The trail unfolded before me, but first, breakfast!
I had already been up a while, drinking my coffee and writing (as I like to do), when I heard Hilary rustling in the next tent.
We got up and put bags into bags, and those bags into other bags, and into our respective vehicles. My pack was looking bigger….I had 5 days of food to reach Jo Mary Road where my trail angel Ron would be meeting me….more about Ron later.
Hilary scrambled up the rest of the eggs with some homemade pesto. I put it on a bagel with some of the left over French fries from the lobster roll lunch a million days ago. I included a banana to the growing belly before calling it quits.
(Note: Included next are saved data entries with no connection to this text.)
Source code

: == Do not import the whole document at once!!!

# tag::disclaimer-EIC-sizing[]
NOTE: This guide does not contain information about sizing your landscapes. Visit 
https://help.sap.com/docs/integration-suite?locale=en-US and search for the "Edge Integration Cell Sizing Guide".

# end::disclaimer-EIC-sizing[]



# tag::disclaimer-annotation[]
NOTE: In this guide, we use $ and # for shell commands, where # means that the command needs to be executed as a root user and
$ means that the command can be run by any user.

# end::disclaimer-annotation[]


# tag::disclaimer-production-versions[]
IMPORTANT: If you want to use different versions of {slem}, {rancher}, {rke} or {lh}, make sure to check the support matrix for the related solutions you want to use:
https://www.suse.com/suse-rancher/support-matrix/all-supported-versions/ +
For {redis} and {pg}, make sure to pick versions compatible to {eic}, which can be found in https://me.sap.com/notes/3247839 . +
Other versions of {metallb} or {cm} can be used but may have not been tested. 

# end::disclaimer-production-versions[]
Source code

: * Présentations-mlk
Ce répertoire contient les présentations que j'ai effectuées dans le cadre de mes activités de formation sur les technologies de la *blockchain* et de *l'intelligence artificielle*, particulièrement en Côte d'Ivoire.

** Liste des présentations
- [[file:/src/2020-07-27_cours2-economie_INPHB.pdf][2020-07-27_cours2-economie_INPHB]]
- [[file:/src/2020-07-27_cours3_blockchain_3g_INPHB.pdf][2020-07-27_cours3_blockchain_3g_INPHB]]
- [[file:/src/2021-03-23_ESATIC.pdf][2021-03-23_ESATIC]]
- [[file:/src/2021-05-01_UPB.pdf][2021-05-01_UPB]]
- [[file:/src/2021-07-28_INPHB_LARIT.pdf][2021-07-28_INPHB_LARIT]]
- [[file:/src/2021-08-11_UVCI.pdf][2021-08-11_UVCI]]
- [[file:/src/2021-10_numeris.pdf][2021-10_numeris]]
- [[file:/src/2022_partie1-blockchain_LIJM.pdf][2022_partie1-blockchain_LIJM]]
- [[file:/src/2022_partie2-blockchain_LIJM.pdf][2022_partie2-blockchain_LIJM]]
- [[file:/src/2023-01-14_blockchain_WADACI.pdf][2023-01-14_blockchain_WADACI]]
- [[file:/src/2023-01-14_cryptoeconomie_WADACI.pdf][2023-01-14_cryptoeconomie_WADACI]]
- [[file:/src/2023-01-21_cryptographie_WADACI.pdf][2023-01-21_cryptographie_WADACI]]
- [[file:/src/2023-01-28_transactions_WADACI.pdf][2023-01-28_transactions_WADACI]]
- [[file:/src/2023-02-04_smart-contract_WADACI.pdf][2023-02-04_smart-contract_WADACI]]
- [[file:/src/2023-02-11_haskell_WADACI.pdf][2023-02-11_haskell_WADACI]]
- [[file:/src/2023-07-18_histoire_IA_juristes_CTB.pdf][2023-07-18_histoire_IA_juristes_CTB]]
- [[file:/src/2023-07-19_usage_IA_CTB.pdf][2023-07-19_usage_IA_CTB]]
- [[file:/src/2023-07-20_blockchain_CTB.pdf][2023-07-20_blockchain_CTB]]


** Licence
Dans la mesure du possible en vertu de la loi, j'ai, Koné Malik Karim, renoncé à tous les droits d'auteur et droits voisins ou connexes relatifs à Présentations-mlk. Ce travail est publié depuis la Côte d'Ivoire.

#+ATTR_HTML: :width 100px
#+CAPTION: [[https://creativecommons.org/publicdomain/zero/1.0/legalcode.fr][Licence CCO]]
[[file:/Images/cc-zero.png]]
Way too soon, and we had ourselves packed. I guess it was time to hit the trail.
We see the campground’s helpful park ranger on our way out, and he taks a few photos of us by the AT sign…soon we are hugging out goodbyes.
Thank you for everything H! Best start to an AT Sobo hike ever!
I walk through dappled green forests, I walk through a soft carpet of bright green moss, and I walk next to lakes and water and rivers. Wow!
The trail was gentle through the rest of Baxter State Park, and I was happy for the soft touch after such a demanding summit day. I breaked next to Little Niagra Falls, and lunched next to Pine Point. There were plenty of opportunities to soak the problem foot (which wasn’t having many problems by the way!)
I rolled out of the park mid-afternoon and up to the Abol Bridge Store for a giant ice cream cone and bug spray. The bugs were out, and having been kind of caviler about them so far, was finding welts all over the place.
Soon mint chocolate chip was dripping down my chin…I couldn’t keep up with the melt!
I met a father getting ready to say good buy to his 17-year-old son who was going to be hiking the 100-mile wilderness solo to Monson. I reassured him that we look out for each other on the trail, and got excited by the thought that I’d only be seeing backpackers on this section…there were almost no roads, so it was to be a solid backcountry week.
The route got considerably rockier and suddenly I recognized the AT. This: rocks, roots, large thigh-busting steps you wern’t sure you could make, and mud.
I’ve never been as strong as I was on the AT, and I was looking forward to that again….if I could make it through the breaking-in-phase.
I came to Hurd Brook Shelter when I was ready to sit down, and then sat down. There was a guy ready to finish his section-hike up with the Katadhin summit in the next day or 2. Oh yeah, and I met Clutch at the lunch break who was finishing his 10-year section hike….so fun!
The evening was filled with stuff you do when camping, and I chatted briefly with some other hikers.